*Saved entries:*
┄┄┄┄┄┄┄┄┄┄
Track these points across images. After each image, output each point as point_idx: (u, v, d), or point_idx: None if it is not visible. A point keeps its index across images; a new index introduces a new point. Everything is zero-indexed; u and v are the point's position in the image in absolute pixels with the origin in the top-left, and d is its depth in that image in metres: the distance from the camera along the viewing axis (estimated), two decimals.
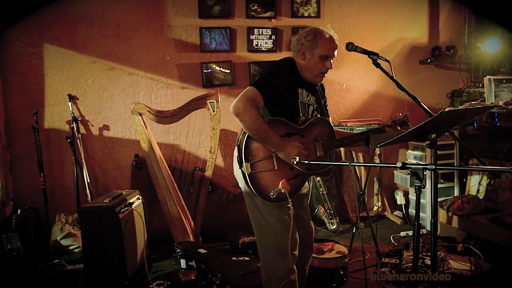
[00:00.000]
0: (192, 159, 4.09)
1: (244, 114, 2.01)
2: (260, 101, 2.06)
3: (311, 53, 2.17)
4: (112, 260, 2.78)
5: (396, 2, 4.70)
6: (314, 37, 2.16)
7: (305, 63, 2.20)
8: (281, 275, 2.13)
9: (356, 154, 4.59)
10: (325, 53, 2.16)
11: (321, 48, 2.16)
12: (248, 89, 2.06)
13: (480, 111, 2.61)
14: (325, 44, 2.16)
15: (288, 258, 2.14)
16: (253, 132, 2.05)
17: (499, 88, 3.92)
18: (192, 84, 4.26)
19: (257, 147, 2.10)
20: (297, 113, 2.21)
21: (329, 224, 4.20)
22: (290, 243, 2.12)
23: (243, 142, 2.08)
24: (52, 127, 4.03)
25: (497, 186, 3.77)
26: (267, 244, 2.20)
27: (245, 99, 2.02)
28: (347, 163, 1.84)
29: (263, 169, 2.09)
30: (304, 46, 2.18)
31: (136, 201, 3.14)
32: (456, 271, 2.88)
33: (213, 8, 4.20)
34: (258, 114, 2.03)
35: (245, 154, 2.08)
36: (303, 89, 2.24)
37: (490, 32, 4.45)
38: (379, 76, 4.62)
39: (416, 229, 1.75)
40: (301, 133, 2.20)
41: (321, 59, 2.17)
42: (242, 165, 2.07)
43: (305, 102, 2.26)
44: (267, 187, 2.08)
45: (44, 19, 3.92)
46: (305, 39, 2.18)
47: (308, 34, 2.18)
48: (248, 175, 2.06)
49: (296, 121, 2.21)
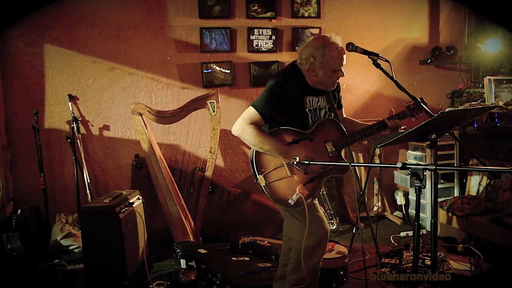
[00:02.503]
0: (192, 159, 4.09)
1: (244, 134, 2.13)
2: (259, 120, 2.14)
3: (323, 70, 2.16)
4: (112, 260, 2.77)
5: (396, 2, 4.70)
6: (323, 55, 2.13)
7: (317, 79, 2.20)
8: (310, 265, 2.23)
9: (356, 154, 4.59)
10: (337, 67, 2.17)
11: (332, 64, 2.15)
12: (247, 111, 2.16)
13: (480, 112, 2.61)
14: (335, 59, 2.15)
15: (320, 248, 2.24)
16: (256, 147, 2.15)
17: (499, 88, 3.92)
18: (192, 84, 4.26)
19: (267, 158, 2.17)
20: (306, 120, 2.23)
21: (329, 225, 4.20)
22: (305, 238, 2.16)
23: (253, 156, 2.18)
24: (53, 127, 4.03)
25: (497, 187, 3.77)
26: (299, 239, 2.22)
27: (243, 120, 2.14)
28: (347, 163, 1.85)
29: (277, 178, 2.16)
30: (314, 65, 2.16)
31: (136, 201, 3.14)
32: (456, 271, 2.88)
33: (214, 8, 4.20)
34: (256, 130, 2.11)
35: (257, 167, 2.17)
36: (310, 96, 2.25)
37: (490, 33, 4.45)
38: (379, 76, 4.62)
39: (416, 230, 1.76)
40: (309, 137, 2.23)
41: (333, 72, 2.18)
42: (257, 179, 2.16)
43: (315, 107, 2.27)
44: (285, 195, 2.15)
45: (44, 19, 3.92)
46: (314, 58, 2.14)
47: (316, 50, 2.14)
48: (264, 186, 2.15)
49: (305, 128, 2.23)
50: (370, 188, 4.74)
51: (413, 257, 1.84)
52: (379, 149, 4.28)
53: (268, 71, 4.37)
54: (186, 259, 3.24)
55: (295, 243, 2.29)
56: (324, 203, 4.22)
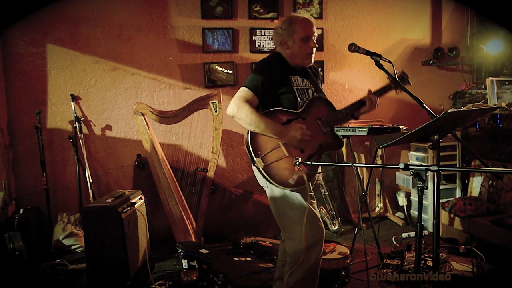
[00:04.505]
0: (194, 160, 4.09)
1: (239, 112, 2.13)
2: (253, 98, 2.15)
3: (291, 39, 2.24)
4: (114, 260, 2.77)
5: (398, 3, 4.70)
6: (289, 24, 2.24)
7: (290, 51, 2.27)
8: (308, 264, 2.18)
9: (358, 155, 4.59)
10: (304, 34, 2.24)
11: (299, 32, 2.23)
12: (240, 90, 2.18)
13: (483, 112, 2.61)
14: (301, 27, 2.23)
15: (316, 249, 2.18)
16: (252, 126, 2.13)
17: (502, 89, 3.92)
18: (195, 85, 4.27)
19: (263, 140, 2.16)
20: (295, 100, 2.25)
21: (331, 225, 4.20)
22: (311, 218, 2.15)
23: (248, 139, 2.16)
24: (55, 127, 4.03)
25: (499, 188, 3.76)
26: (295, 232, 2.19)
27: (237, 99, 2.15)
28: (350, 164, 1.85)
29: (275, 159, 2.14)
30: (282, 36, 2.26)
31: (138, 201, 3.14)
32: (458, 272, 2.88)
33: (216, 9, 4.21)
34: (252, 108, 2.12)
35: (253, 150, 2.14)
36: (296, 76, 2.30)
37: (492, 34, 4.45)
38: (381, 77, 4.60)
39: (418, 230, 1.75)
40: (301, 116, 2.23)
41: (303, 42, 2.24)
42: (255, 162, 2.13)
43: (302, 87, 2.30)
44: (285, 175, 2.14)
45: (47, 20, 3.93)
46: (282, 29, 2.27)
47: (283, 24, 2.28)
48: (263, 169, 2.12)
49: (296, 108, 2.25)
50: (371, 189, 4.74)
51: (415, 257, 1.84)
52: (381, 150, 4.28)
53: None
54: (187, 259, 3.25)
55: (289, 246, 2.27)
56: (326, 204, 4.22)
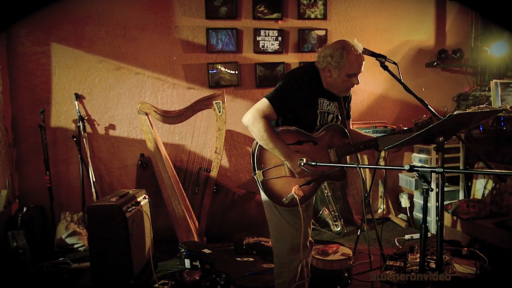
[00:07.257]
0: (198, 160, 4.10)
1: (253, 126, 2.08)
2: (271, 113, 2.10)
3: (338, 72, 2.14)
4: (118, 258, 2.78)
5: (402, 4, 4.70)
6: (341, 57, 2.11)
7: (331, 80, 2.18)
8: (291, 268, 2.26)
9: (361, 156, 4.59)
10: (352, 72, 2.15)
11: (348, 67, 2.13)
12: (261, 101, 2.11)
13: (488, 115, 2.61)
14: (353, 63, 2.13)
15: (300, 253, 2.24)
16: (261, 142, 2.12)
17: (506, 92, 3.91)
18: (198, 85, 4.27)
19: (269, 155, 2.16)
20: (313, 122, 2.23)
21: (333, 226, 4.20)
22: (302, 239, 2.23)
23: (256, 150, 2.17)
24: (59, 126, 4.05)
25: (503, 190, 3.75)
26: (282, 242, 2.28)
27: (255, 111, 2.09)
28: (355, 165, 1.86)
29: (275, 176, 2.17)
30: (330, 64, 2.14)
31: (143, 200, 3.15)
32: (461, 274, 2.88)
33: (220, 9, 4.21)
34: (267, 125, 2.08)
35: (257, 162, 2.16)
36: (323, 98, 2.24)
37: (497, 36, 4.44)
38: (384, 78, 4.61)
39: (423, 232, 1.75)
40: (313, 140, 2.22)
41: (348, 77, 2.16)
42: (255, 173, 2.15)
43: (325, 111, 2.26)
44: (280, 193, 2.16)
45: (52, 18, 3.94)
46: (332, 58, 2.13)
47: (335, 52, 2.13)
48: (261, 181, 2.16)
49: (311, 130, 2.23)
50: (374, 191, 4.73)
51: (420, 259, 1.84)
┄┄┄┄┄┄┄┄┄┄
*Prompt:* The required answer is the exact run of lines above starting at the line with "[00:00.000]" and ending at the line with "20: (297, 113, 2.21)", with both ends present.

*Task solution:*
[00:00.000]
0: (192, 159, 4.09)
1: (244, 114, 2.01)
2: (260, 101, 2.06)
3: (311, 53, 2.17)
4: (112, 260, 2.78)
5: (396, 2, 4.70)
6: (314, 37, 2.16)
7: (305, 63, 2.20)
8: (281, 275, 2.13)
9: (356, 154, 4.59)
10: (325, 53, 2.16)
11: (321, 48, 2.16)
12: (248, 89, 2.06)
13: (480, 111, 2.61)
14: (325, 44, 2.16)
15: (288, 258, 2.14)
16: (253, 132, 2.05)
17: (499, 88, 3.92)
18: (192, 84, 4.26)
19: (257, 147, 2.10)
20: (297, 113, 2.21)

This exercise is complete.